LAWRENCE, MA – Lawrence General Hospital announced today their opposition to mandated nurse staffing ratios, citing the devastating impacts these rigid government requirements would have on their ability to provide emergency care to patients. Slated to be Question 1 on the ballot this November, these unnecessary and unfounded staffing requirements will dramatically increase emergency room wait times and delay life-saving services in hospitals across the state.
“We are a very busy Level III Trauma Center, caring for nearly 68,000 patients a year—approximately 1,500 of those being trauma patients,” said George Kondylis, MD, Chief of Emergency Medicine at Lawrence General. “We are seriously worried about the quality of care we will be able to provide if Question 1 passes. Mandated nurse staffing ratios will not allow our nurses to use their professional judgement to make life or death decisions. In the Emergency Center, this will have detrimental effects.”
The enormous costs and operational hurdles associated with the nurse staffing ballot question will increase wait times in the Lawrence General Emergency Center by 40-50 percent for patients who need to be admitted, and non-urgent patients can expect to wait 60 percent longer than usual to be seen. A majority of patients would wait an average of three hours to get into an emergency bed if this is passed.
Question 1 would also disproportionately affect behavioral health patients who will board in emergency rooms across the state if this ballot question were to pass. On average, Lawrence General currently has a range of 6-12 psychiatric patients per day boarding in its Emergency Center. This number could easily double when Question 1 causes behavioral health bed reduction.

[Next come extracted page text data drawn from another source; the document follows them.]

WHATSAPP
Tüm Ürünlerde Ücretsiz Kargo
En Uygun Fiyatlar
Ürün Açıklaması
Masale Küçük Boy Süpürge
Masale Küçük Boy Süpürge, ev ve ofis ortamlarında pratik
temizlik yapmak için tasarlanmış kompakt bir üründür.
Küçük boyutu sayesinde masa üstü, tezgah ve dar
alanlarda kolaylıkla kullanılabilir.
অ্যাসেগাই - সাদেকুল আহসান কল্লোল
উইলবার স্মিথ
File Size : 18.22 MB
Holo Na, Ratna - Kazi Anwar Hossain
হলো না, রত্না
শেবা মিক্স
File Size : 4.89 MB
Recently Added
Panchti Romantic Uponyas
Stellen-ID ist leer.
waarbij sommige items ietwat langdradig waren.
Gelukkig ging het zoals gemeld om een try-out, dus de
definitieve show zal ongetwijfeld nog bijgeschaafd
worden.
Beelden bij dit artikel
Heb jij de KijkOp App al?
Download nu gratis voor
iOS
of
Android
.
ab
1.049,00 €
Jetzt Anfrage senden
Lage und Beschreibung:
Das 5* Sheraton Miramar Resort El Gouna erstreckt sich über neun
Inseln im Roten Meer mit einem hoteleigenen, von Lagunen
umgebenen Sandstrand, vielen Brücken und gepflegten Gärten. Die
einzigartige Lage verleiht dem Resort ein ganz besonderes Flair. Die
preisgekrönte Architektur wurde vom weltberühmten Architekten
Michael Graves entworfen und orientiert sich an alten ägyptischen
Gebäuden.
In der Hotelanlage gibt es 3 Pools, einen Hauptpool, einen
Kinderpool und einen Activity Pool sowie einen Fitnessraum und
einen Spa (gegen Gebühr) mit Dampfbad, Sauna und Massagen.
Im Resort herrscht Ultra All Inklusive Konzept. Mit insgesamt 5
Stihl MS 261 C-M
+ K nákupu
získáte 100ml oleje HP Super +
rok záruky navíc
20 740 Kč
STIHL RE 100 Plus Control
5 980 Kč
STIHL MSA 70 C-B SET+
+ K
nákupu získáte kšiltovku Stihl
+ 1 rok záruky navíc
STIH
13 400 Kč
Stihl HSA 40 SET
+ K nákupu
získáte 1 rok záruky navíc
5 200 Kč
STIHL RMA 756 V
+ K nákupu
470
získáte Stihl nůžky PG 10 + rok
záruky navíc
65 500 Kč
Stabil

There are no exceptions to this mandate, even in the event of an unexpected influx of patients – such as a multi-car crash or large fire. According to an independent study by MassInsight and BW Research Partners, mandated nursing staffing requirements would exacerbate the current nursing shortage and cause emergency department beds to close in community hospitals across the state.
The ballot question would require that hospitals across the state, no matter their size or specific needs of their patients, adhere to the same rigid nurse staffing ratios within all patient care areas at all times. The petition does not make allowances for rural or small community hospitals, holding them to the same staffing ratios as major Boston teaching hospitals.
“As an emergency room nurse for 16 years and SDC/PACU nurse for two years, my vote is no on Question 1,” said Lawrence General’s Melissa Browne, RN, BSN, CEN. “I believe in safe nurse patient ratios, but Question 1 is not contributing to the solution, it is adding to the problem.”
The ballot question is opposed by the American Nurses Association - Massachusetts, Emergency Nurses Association - Massachusetts Chapter, Organization of Nurse Leaders, Infusion Nurses Society, Massachusetts Association of Colleges of Nursing, Academy of Medical-Surgical Nurses’ Greater Boston Chapter, the Western Massachusetts Nursing Collaborative, the Massachusetts College of Emergency Physicians, the Massachusetts Medical Society, the Massachusetts Health and Hospital Association, the Massachusetts Council of Community Hospitals, the Conference of Boston Teaching Hospitals, and other healthcare and business leaders across the state.